CD Kritik Progressive Newsletter Nr.76 (11/2012)
Karcius - The first day
(52:03, Unicorn Digital, 2012)
Nach drei rein instrumentalen Alben im Bereich von Prog Fusion - laut eigener Aussage einer Verbindung aus Progressive Rock und Fusion Jazz - wagen Karcius so etwas wie einen Neubeginn. Nicht nur, dass man mit Sylvain Auclair einen neuen, sehr fähigen Bassisten vorstellt, dieser übernimmt auch noch gleich den Gesang und nicht nur dies sorgt inhaltlich für eine fast komplette Neujustierung. Das kanadische Quartett agiert jetzt quirliger, mehr rockig, aber trotzdem irgendwie direkt. Der kunstvolle Rock der Band aus dem französischsprachigen Teil Kanadas hat sich von jazz-rockigen Einflüssen fast gänzlich verabschiedet bzw. diese werden lediglich überaus zurückhaltend und nur für kürzere Passagen in dem Gesamtkontext geschickt integriert.
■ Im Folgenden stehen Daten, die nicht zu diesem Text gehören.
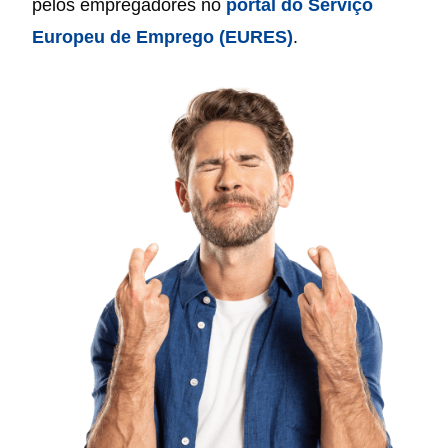
pelos empregadores no
portal do Serviço
Europeu de Emprego (EURES)
.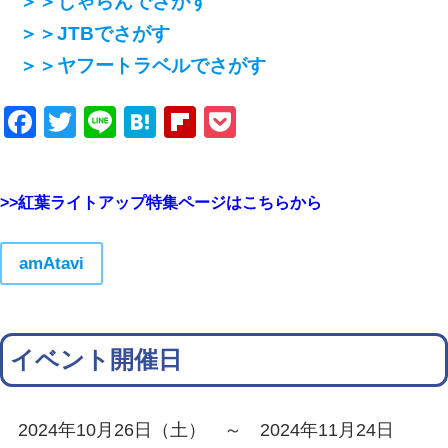
＞＞じゃらんでさがす
＞＞JTBでさがす
＞＞ヤフートラベルでさがす
Facebook
Twitter
Line
Hatena
Flipboard
Pocket
>>紅葉ライトアップ特集ページはこちらから
amAtavi
イベント開催日
2024年10月26日（土） ～ 2024年11月24日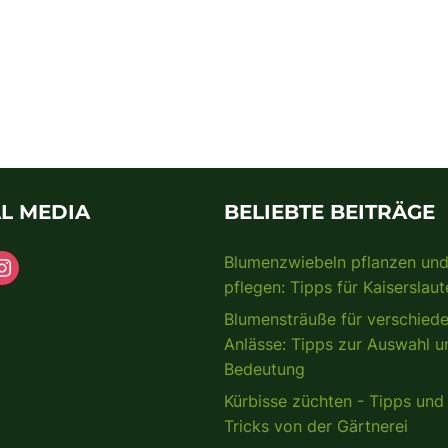
L MEDIA
BELIEBTE BEITRÄGE
Blumenzwiebeln pflanzen un
pflegen: Tipps für Kaiserslaut
Blumensträuße für verschied
Anlässe: Tipps zur Auswahl u
Bedeutung
Kürbisse züchten - Tipps und
Tricks von der Gärtnerei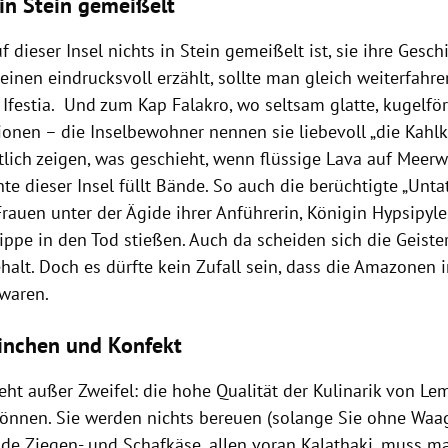
 in Stein gemeißelt
 dieser Insel nichts in Stein gemeißelt ist, sie ihre Gesch
einen eindrucksvoll erzählt, sollte man gleich weiterfah
 Ifestia. Und zum Kap Falakro, wo seltsam glatte, kugelfö
ionen – die Inselbewohner nennen sie liebevoll „die Kahl
lich zeigen, was geschieht, wenn flüssige Lava auf Meerwas
te dieser Insel füllt Bände. So auch die berüchtigte „Unt
Frauen unter der Ägide ihrer Anführerin, Königin Hypsipyle
ippe in den Tod stießen. Auch da scheiden sich die Geiste
halt. Doch es dürfte kein Zufall sein, dass die Amazonen 
waren.
inchen und Konfekt
eht außer Zweifel: die hohe Qualität der Kulinarik von Le
 können. Sie werden nichts bereuen (solange Sie ohne Waag
de Ziegen- und Schafkäse, allen voran Kalathaki, muss m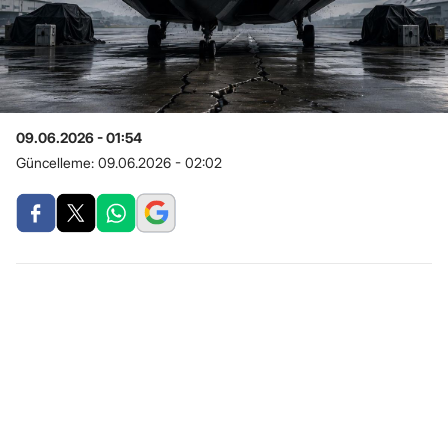
09.06.2026 - 01:54
Güncelleme:
09.06.2026 - 02:02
Die Band musiziert relaxt versponnen, immer extrem mitreißend verspielt und überaus druckvoll und etwas traurig, jedoch nie zu offensichtlich auf Retrosounds oder allzu platte Wiederholungen der Vergangenheit setzend. Zwar erinnert das mal für längere Zeit an eine expressive Version von Pink Floyd oder klassische Wehmut setzt ein, trotzdem hat das alles Stil und Eigenständigkeit. Vor allem kommt bei Karcius jede Menge Power und wuchtiger Groove dazu, geht hier gut austariert die Post ab. Zwar fruchtet nicht jede Wendung, entsteht mitunter der Eindruck, dass dieser neue Stilmix kompositorisch noch nicht komplett bis ins letzte Detail perfektioniert wurde. Dennoch gelingt eine spannende Umorientierung, mit der Karcius ihre früheren Fans mehr oder weniger vor den Kopf stoßen. Nichtsdestotrotz hat diese vitale Auffrischung der Band hörbar gut getan.